WHAT IS NEEDED:
Determine how many lines of this material contain "entreprises". Give only the number.

[[ SOURCE RECORDS, beginning ]]

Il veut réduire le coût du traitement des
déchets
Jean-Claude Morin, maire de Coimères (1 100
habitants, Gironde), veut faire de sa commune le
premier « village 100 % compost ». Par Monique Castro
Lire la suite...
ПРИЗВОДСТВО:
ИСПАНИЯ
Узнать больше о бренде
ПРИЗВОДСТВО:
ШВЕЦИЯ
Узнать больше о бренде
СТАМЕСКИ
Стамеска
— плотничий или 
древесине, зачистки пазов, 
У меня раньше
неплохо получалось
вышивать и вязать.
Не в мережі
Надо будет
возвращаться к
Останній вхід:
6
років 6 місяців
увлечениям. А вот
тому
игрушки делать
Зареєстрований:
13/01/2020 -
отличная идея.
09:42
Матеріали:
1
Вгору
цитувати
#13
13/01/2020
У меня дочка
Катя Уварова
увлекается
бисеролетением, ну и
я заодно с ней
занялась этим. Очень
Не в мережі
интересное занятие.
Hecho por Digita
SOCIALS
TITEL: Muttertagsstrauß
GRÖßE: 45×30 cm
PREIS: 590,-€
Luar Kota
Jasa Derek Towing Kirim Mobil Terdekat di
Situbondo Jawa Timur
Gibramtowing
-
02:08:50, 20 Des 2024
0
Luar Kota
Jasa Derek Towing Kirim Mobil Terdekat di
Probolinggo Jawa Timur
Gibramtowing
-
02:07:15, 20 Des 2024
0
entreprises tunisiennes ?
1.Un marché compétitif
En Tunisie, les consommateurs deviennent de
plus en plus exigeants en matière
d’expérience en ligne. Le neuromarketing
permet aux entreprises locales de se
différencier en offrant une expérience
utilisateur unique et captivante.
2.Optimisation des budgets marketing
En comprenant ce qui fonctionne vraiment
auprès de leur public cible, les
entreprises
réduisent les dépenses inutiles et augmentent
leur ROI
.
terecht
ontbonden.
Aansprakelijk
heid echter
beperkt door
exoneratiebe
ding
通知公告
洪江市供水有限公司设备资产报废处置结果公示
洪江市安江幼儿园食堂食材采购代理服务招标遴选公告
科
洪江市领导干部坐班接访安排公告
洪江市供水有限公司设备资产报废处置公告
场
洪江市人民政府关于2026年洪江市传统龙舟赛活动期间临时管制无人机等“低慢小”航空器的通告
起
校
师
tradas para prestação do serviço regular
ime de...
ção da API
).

[[ SOURCE RECORDS, end ]]
[[ SOURCE RECORDS, beginning ]]

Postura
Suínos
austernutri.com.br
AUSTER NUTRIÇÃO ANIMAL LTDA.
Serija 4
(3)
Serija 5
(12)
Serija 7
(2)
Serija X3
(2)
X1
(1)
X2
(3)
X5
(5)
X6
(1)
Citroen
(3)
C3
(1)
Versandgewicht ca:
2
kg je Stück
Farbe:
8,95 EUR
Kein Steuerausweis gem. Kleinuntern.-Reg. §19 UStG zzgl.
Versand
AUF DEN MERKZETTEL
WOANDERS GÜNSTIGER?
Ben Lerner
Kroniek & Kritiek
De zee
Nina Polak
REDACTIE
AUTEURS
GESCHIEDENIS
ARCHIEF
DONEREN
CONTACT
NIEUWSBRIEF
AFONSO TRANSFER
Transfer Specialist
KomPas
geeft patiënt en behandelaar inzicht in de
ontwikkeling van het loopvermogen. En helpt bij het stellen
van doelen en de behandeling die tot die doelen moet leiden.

[[ SOURCE RECORDS, end ]]

WRITTEN ANSWER:
3